I don’t disagree. I just believe that they are held to a higher standard. A much higher standard than 90%+ of the people who are b****ing about them.

Why are they only profession that can not be sued alongside Judges and District Attorneys? Is that held higher or lower?

Since when have civil rights violations suits not been filed against the police for false arrest?

In the United States, qualified immunity is a legal principle that grants government officials performing discretionary functions immunity from civil suits unless the plaintiff shows that the official violated "clearly established statutory or constitutional rights of which a reasonable person would have known

Only 3 states have rejected that legal doctrine cooked up from the bench. Now you can sue the city and maybe get a small settlement but a lot of times the city invokes a different immunity that is a little bit less hard to get around. It’s easier to sue the city with sovrigen immunity. In fact I sue the licensing board for police MCOLEs its literally easier to sue the private accrediting agency than the officer himself.

*What is asked*.
(A) Rewrite the paragraph of the police immunity discussion that begins "Only 3 states have rejected" as a short bulleted list, keeping its main facts.
(B) Extract everything in the police immunity discussion from "Why are they" down to "for false arrest?", word for word.
(C) Extend the police immunity discussion with a further paragraph that picks up after its final sentence.
The records after this point come from a different source.

*Data*.
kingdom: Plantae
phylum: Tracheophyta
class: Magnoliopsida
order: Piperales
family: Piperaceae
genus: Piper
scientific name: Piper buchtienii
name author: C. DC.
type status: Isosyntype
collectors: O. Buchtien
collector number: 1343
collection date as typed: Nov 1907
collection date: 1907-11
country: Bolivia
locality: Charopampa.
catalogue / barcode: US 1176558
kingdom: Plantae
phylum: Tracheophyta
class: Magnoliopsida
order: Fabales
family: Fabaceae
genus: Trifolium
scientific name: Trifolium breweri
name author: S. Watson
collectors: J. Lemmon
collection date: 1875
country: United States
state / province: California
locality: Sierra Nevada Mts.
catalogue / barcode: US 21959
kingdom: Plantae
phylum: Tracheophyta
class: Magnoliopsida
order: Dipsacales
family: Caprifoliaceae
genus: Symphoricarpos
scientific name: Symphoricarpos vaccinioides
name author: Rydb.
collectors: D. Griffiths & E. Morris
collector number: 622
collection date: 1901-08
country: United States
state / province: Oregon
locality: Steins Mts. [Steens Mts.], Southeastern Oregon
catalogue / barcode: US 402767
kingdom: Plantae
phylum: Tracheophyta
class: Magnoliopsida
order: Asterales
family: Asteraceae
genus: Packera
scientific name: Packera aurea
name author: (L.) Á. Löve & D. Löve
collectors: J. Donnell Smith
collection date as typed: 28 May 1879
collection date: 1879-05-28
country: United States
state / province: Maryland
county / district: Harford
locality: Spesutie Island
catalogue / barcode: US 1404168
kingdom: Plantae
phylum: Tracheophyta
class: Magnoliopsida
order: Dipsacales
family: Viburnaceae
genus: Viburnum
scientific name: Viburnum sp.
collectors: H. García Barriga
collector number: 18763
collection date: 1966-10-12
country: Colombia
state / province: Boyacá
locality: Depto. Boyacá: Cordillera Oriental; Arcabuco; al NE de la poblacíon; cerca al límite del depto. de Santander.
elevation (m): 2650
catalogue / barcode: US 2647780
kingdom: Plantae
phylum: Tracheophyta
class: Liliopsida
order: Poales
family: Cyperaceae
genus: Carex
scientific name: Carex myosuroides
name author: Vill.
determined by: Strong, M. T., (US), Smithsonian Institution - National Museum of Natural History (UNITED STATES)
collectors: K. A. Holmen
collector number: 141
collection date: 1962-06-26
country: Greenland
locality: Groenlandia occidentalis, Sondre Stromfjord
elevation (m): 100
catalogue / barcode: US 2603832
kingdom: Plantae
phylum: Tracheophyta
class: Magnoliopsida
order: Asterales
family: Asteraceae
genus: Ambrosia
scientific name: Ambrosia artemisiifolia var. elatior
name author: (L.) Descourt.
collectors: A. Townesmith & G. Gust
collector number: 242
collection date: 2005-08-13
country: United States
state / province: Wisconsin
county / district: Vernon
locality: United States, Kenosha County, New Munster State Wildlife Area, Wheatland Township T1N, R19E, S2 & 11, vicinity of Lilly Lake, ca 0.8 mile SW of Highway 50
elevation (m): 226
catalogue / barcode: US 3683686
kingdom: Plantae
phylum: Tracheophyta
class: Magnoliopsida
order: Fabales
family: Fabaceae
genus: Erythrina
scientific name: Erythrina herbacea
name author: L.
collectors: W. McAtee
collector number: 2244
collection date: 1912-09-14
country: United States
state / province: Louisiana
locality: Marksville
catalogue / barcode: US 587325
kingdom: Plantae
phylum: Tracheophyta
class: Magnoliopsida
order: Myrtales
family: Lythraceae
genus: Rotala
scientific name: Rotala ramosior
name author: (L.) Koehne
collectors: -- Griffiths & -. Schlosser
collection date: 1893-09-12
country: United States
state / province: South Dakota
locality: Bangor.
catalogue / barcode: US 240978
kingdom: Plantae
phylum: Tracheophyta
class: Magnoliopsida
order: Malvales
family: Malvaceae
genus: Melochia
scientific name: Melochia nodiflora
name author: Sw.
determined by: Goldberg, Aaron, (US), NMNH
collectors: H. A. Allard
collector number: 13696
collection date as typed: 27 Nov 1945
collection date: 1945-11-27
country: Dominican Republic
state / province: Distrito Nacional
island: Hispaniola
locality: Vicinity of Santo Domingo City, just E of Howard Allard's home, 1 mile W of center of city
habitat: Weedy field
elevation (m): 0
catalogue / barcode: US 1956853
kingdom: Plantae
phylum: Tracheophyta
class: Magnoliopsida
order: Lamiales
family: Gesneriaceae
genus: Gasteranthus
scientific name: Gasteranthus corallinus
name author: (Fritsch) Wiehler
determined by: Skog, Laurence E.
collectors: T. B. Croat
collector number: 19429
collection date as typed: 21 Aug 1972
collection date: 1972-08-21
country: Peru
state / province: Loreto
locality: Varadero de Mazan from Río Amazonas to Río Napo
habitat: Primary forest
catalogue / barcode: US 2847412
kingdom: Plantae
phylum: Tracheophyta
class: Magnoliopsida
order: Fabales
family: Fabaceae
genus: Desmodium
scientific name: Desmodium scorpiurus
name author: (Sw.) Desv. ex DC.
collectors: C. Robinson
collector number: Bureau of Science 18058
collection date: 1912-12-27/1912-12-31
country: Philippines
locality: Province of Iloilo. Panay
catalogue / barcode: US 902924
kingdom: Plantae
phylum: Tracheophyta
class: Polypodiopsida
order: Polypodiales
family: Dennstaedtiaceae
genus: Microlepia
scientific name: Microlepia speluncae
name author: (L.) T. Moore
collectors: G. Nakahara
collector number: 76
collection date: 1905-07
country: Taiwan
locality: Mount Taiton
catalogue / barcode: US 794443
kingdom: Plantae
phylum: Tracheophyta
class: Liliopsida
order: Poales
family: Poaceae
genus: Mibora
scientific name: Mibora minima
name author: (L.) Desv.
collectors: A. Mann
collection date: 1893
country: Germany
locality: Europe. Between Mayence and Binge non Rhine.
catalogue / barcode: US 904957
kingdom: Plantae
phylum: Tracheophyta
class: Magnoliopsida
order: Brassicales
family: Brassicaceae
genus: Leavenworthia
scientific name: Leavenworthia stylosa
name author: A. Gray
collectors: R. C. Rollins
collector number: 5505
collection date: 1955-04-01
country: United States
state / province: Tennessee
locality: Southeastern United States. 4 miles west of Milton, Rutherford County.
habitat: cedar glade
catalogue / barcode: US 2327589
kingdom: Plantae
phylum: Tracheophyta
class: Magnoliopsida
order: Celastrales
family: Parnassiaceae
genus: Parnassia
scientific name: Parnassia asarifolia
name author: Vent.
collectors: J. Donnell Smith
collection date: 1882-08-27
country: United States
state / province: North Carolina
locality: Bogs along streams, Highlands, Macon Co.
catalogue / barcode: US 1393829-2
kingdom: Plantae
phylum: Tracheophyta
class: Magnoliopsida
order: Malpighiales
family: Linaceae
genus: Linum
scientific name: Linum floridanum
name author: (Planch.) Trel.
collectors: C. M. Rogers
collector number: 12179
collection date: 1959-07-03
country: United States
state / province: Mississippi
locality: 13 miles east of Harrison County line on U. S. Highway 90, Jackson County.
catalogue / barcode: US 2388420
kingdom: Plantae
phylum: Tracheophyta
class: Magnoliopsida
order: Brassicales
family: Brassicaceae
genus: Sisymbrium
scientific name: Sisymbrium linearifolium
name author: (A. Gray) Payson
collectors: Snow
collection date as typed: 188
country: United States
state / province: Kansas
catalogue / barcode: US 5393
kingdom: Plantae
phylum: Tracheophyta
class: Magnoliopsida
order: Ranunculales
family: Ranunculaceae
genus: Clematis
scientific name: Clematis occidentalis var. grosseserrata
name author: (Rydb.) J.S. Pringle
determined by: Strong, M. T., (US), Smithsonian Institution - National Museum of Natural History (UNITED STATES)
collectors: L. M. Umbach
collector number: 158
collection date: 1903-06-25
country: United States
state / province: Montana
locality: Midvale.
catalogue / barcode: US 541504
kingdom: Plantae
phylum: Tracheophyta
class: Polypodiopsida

*Results in order*.
(A)
- Only three states have rejected qualified immunity, which the writer calls a doctrine "cooked up from the bench."
- Suing the city is possible and may bring a small settlement, but the city often invokes a different immunity.
- The writer says it is easier to sue the private accrediting agency than the officer himself.

(B)
Why are they only profession that can not be sued alongside Judges and District Attorneys? Is that held higher or lower?

Since when have civil rights violations suits not been filed against the police for false arrest?

(C)
So you’re saying individuals rather than the police/government.

I actually don’t have a problem with that. No one would be a cop if they had to live in fear of being sued if they didn’t toe a perfect line. It’s an unrealistic expectation to demand that everyone get everything right in every last situation.

There has to be a middle ground we could agree on between holding them to perfection and allowing them to get away with homicide.

And I believe we’re already there. Aren’t cops going to jail for crimes, including murder, and haven’t they been doing so for pretty much the history of the country? There’s more accountability nowadays, true; and also a lot of politically-driven hostility to cops. This won’t end well.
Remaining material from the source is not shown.